As per the document https://www.redhat.com/en/blog/enhance-application-security-fortifysource, I see that D_FORTIFY_SOURCE
provides buffer overflow checks for the following functions: memcpy, mempcpy, memmove, strcpy,memset ...etc And my source code below has the usage of the function strcpy
and i try to compiler my code with -D_FORTIFY_SOURCE=1
where it has no effect in compilation.
test.c:-
// fortify_test.c
#include<stdio.h>
/* Commenting out or not using the string.h header will cause this
* program to use the unprotected strcpy function.
*/
//#include<string.h>
int main(int argc, char **argv) {
char buffer[5];
printf ("Buffer Contains: %s , Size Of Buffer is %d\n",
buffer,sizeof(buffer));
strcpy(buffer,argv[1]);
printf ("Buffer Contains: %s , Size Of Buffer is %d\n",
buffer,sizeof(buffer));
}
Compile command:- gcc -D_FORTIFY_SOURCE=1 -g -O2 test.c -o ftest
I am using checksec
(https://github.com/slimm609/checksec.sh/blob/master/checksec) tool to verify my created binary as follows:
./checksec --file=test
RELRO STACK CANARY NX PIE RPATH RUNPATH Symbols FORTIFY Fortified Fortifiable FILE
Full RELRO Canary found NX enabled PIE enabled No RPATH No RUNPATH 72) Symbols No 0 2 test
Am i missing something here?
When does D_FORTIFY_SOURCE=1
flag gets into effect?
Lets say my source code file dont have any function (memcpy, mempcpy, memmove, memset, strcpy ...etc
) usages and try to compile the code with D_FORTIFY_SOURCE=1
, Does gcc tries to FORTIFY my code?
All fortification logic is implemented in Glibc headers.
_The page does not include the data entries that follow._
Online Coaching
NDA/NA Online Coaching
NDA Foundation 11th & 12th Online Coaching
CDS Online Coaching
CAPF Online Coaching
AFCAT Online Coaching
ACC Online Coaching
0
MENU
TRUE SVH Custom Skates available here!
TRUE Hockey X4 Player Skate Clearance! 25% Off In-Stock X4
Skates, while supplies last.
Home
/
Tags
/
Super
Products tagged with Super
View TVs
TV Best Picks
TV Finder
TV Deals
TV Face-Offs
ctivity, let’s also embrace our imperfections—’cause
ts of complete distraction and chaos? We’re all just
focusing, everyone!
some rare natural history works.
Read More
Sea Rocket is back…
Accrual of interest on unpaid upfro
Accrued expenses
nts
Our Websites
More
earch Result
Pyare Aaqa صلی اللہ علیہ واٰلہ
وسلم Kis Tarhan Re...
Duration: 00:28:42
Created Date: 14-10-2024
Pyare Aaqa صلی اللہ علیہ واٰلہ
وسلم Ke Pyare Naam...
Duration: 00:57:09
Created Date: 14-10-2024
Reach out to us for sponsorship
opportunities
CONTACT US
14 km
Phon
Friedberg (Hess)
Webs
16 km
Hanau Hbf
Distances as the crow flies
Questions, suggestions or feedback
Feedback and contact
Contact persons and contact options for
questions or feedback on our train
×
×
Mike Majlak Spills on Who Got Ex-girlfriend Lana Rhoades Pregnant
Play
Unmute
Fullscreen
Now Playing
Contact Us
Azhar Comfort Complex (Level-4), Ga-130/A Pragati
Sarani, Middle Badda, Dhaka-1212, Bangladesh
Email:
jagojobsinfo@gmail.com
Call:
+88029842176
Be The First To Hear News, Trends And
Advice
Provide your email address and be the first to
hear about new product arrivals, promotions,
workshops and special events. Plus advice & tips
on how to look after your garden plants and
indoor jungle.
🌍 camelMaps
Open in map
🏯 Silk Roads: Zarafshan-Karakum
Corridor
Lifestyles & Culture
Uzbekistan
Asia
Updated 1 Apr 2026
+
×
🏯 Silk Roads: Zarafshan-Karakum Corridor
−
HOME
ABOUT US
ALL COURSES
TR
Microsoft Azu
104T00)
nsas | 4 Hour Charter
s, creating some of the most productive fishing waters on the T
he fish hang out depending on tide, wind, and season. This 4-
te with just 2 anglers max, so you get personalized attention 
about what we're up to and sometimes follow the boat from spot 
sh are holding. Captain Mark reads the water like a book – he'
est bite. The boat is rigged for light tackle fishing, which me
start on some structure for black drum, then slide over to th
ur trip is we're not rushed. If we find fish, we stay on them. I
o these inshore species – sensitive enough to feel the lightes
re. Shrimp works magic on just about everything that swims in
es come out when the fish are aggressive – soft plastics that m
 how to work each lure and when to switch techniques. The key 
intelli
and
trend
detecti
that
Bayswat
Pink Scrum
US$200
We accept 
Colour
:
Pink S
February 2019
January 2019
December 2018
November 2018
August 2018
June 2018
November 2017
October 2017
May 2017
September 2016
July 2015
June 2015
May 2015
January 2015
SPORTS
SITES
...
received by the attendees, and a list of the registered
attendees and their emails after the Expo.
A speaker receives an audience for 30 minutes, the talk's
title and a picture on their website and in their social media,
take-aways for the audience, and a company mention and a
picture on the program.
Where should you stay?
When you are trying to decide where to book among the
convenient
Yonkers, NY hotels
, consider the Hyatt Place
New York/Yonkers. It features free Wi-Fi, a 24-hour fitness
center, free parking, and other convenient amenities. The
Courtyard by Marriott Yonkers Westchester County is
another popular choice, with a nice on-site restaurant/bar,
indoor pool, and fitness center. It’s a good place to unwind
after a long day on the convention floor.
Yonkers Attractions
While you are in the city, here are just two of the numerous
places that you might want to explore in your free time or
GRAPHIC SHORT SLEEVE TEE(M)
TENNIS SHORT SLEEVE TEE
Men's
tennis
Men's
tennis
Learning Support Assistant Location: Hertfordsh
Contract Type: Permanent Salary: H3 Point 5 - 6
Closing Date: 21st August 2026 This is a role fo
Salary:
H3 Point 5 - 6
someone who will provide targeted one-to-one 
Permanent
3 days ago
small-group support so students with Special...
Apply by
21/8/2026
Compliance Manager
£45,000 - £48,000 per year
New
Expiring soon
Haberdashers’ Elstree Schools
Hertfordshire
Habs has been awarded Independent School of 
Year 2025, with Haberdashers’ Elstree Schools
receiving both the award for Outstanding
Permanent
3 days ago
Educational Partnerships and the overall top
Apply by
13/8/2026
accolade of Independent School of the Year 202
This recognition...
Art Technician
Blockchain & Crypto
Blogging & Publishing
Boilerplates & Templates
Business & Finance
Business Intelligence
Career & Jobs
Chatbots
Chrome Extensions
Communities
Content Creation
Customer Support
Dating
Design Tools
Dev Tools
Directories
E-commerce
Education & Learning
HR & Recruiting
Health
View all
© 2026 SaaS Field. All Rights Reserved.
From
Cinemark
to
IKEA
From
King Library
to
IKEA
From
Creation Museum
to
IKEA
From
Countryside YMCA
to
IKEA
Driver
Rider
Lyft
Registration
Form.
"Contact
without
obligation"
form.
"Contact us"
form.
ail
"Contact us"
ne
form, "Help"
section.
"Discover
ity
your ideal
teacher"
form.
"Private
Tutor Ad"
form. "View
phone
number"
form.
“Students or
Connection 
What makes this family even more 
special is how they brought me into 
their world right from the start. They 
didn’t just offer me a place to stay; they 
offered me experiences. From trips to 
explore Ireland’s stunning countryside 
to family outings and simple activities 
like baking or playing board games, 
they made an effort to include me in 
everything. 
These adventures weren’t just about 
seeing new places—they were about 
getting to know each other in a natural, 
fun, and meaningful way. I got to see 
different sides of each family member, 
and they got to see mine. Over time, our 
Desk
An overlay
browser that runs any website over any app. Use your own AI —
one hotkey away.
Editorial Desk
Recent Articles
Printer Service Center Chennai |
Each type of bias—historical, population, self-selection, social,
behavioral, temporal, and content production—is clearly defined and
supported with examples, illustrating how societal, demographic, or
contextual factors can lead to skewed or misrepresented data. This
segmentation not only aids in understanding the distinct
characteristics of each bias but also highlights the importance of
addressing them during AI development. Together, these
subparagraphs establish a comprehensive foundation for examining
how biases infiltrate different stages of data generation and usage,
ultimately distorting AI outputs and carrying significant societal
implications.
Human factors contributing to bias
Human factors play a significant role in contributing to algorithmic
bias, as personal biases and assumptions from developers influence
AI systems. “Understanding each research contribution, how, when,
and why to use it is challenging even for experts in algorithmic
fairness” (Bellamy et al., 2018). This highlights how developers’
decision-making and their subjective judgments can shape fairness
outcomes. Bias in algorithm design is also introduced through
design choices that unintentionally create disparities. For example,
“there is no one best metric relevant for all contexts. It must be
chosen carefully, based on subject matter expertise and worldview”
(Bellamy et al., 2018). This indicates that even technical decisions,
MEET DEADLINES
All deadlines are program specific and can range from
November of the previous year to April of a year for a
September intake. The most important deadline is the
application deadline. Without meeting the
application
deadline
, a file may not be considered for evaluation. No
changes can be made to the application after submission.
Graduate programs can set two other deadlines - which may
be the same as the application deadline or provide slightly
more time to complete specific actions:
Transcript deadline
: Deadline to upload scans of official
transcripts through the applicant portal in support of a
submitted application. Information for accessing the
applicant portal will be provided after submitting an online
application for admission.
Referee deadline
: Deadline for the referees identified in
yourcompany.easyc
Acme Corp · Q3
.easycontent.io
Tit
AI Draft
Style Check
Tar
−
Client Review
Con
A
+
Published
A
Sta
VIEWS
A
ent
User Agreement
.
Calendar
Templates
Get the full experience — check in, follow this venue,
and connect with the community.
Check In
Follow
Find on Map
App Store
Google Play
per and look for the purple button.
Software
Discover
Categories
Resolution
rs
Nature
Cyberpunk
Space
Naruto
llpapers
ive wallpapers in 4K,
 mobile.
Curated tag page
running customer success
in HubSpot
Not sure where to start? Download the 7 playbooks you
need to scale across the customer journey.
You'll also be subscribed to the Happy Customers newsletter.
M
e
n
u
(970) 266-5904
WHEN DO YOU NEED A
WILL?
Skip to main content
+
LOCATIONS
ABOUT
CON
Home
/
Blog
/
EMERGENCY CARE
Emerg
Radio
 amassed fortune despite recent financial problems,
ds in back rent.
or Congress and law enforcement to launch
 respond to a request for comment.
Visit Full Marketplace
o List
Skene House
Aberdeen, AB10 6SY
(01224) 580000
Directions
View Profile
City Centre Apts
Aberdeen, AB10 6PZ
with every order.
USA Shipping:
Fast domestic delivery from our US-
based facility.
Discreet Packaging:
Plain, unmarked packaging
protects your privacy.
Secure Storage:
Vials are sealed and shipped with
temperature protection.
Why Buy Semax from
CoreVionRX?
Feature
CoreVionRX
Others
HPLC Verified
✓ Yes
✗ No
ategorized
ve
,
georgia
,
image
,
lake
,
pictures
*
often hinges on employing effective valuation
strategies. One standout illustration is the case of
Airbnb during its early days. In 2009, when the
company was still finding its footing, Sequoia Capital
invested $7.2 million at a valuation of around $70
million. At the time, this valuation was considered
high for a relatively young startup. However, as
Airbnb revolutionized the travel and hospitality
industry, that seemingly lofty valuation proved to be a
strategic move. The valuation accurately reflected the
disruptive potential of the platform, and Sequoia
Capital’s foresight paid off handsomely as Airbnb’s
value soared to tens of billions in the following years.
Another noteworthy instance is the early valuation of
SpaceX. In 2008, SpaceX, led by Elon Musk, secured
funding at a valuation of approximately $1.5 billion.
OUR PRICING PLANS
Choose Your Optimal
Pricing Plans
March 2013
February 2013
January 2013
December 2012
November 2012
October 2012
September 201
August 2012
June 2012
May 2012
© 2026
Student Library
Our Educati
Roughly they contain code which replaces standard APIs (like strcpy
) with their fortified analogs (like __strcpy_chk
):
$ cat /usr/include/string.h
...
#ifdef _FORTIFY_SOURCE
#define strcpy __strcpy_chk
#endif
...
You commented out string.h
so functions that are defined in this header could not be fortified.